● TASK GOAL: Give back the whole listing verbatim, printing none of its pictures.

● DATA SHOWN:

○ ○ ○ ○ ○

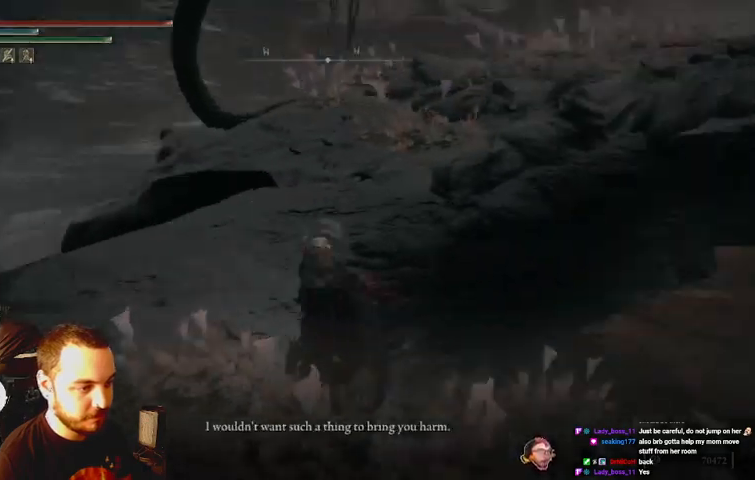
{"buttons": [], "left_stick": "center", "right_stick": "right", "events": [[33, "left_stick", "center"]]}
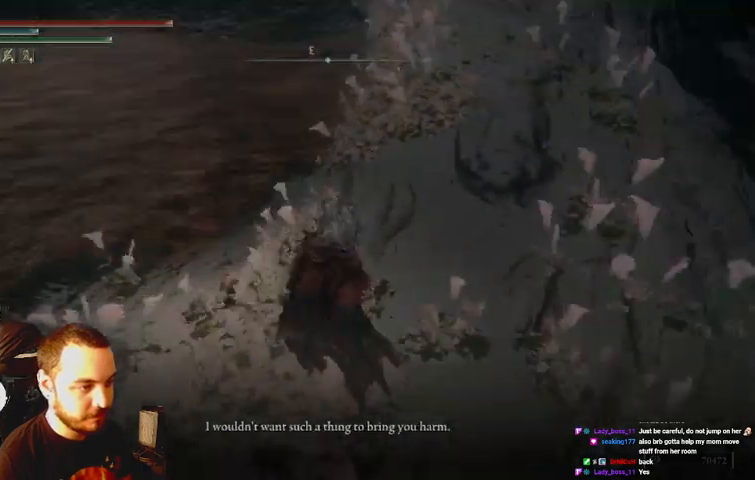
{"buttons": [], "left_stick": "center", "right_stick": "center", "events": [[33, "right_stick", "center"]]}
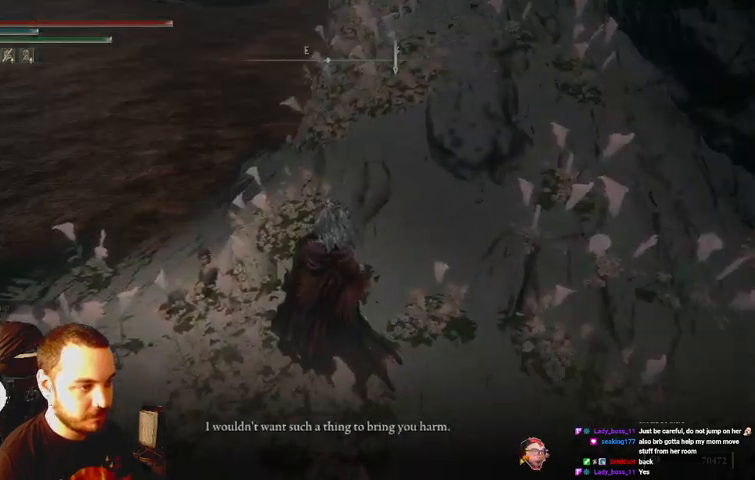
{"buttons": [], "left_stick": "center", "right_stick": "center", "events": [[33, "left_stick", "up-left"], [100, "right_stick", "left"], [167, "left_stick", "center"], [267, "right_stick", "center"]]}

○ ○ ○ ○ ○

● RESPONSE AREA:
{"buttons": [], "left_stick": "center", "right_stick": "right", "events": [[33, "left_stick", "center"]]}
{"buttons": [], "left_stick": "center", "right_stick": "center", "events": [[33, "right_stick", "center"]]}
{"buttons": [], "left_stick": "center", "right_stick": "center", "events": [[33, "left_stick", "up-left"], [100, "right_stick", "left"], [167, "left_stick", "center"], [267, "right_stick", "center"]]}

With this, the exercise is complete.